Nike designs are iconic, so much so that shoes have been made in a similar fashion. It has sparked plenty of lawsuits, even just in the past year. One of the most notable was the suit against the limited and divisive Satan sneakers that were made as a collaboration between the New York-based company MSCHF and rapper Lil Nas X. The shoes not only sold out immediately, but they also exploded with controversy and landed a lawsuit by the original shoe manufacturer.
The unofficial Nike shoes, which are based on the Air Max 97, featured a bronze pentagram, an inverted cross, and a drop of real human blood. Only 666 pairs were made, and they were priced at $1,018, in reference to the Bible passage Luke 10:18. For shoes coming from a rapper, it was incredibly metal.
Nike was not so amused by the shoes. The lawsuit was swift as it ended in a settlement in April of this year, resulting in a recall of the Satanic sneakers. Shoppers were granted refunds for the shoes by Lil Nas X and MSCHF’s Jesus shoes from 2019, which were sold for $4,000.

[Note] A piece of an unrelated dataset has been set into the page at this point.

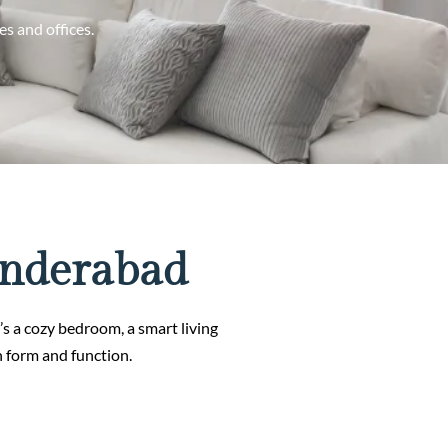
s and offices.
underabad
t’s a cozy bedroom, a smart living
n form and function.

It is far from breaking news that Nike has sued someone or a company over ripoff versions of the company’s shoes. A few weeks ago, it filed a lawsuit against John Geiger, who is a popular designer known for customized NBA jerseys, as he was added to the ongoing suit against Lotus. He was sued for his GF-01 shoes that have come too close to the design of the Air Force 1. Another example was when the company sued Drip Creationz’s cute twist over the same original shoe that it sued Geiger over.
Not everyone has submitted so easily and quickly like what we saw with the Satan shoes from Lil Nas X and MSCHF. John Geiger defended his design as the sole, materials, and logo did not infringe upon the intellectual property of Nike. The colors scheme and the”g” were also pointed out for being different. He even slammed the company for taking people’s work within the community.
The issue for aspiring designers is the hold Nike has on these designs. It has secured rights over the configuration of the Air Jordan 1, Air Force 1, and Dunk. The company is also seeking trademarks for the Air Max 90, Air Foamposite One, Air Jordan 3, Air Jordan 4, Air Jordan 5, and Air Jordan 11.
In the past, some may have gotten a pass from Nike, but the past year has shown that is no longer the case. The company will continue to sue or send cease and desist letters against independent creators looking to make a shoe that is a nod to the company, regardless of differing colors, design choices, and materials. Despite how most of these have ended in settlements, John Geiger fighting for his shoe could move the situation in a new direction, which creators and consumers should keep an eye out to see how it all resolves.